After the peak of S&P 500 in February 2025 post election and Donald Trump’s inauguration run, the U.S. stocks have been declining consistently to now the lowest level since September 2024. CLSA noted that it expects to revise down the S&P 500 forecast as equity is now expensive , while eroding bond yields also hit the U.S. dollar.
Based on the Taylor Rule, the policy rate of U.S. Should be higher than the current level, however, CLSA stated that it is understandable the Federal Reserve is now ahead of the curve, seeing inflation at lower level in years.
Trump signals that there will be some pain for U.S. consumers as he goes off with tariff hikes on trade partners. Coupled with migration and policies, CLSA expected a 0.5 percentage points impact to the U.S. economy this year with sticky inflation and another 0.5 percentage points next year as prices are coming off. Still, the firm did not see a potential of recession in the U.S. economy.
CLSA expected to see a rotation in trade partners if Trump’s tariffs persist with European nations turning to make more deals with Asian businesses. The most crucial implication would be on China that could face up to 60% increase in tariffs. The firm anticipated a tit-for-tat from both countries to a certain point before bringing their cards to a negotiation table.

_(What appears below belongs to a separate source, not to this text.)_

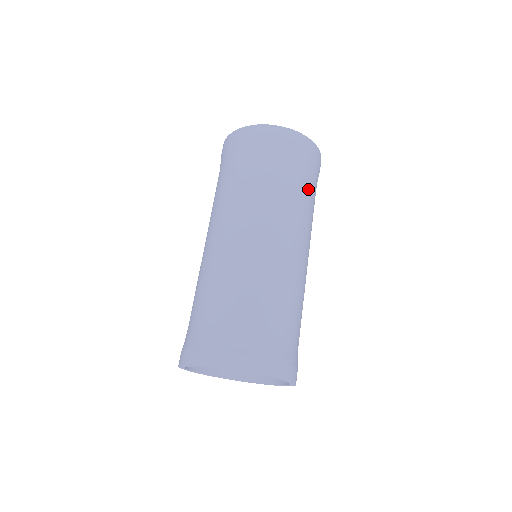
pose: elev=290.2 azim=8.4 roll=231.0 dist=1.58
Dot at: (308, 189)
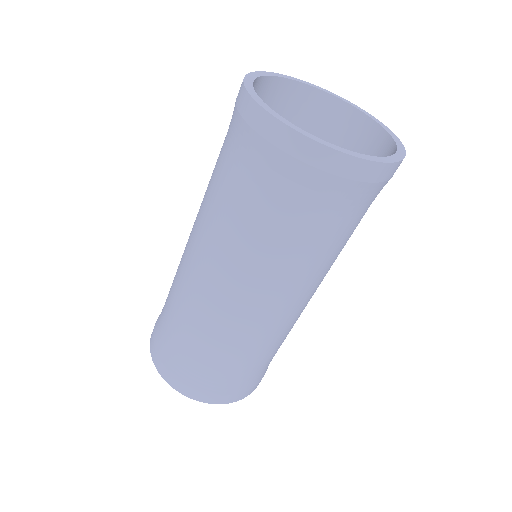
Dot at: occluded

An increase of U.S. agricultural products and market access are the most realistic options for China.
As investors are now reallocating US equity, the firm saw Europe and Japan as potential beneficiaries despite Indonesia and Thailand that have been lagging the most among emerging markets.
Based on historical data, EM requires foreign funds to drive the market, and CLSA sees little possibility of that going into Indonesia and Thailand. Still, the current valuation is very attractive for investors with exposure. Amid all these withdrawal from the U.S. and EMs, CLSA noted that China is the biggest distraction among ASEAN markets.
For Thailand, CLSA pointed out that high household debt is the main drag, resulting in weak domestic consumption. Surprisingly, the firm stated that the foreign direct investment (FDI) in data centres does not impact the Thai economy as much as the coming of EV does.
Exports of goods and services are expected to come down to 6.4% in 2025 from 7.8% in 2024. Meanwhile, the impact on Chinese travellers being cautious of coming to Thailand should last for about a quarter.
Despite the SET Index struggling in the first two months, CLSA has not revised SET Index target down, maintaining at 1,450 by year end 2025. The firm picked AMATA, BDMS, CPALL, CPN and KTB as its top picks. Tourism stocks have posted notable gains, but CLSA preferred medical tourism instead due to its being more resilient.
Foreign net sell occurred across EMs, not just Thailand, and its low valuation could be an entry point for investors with high exposure, the firm said.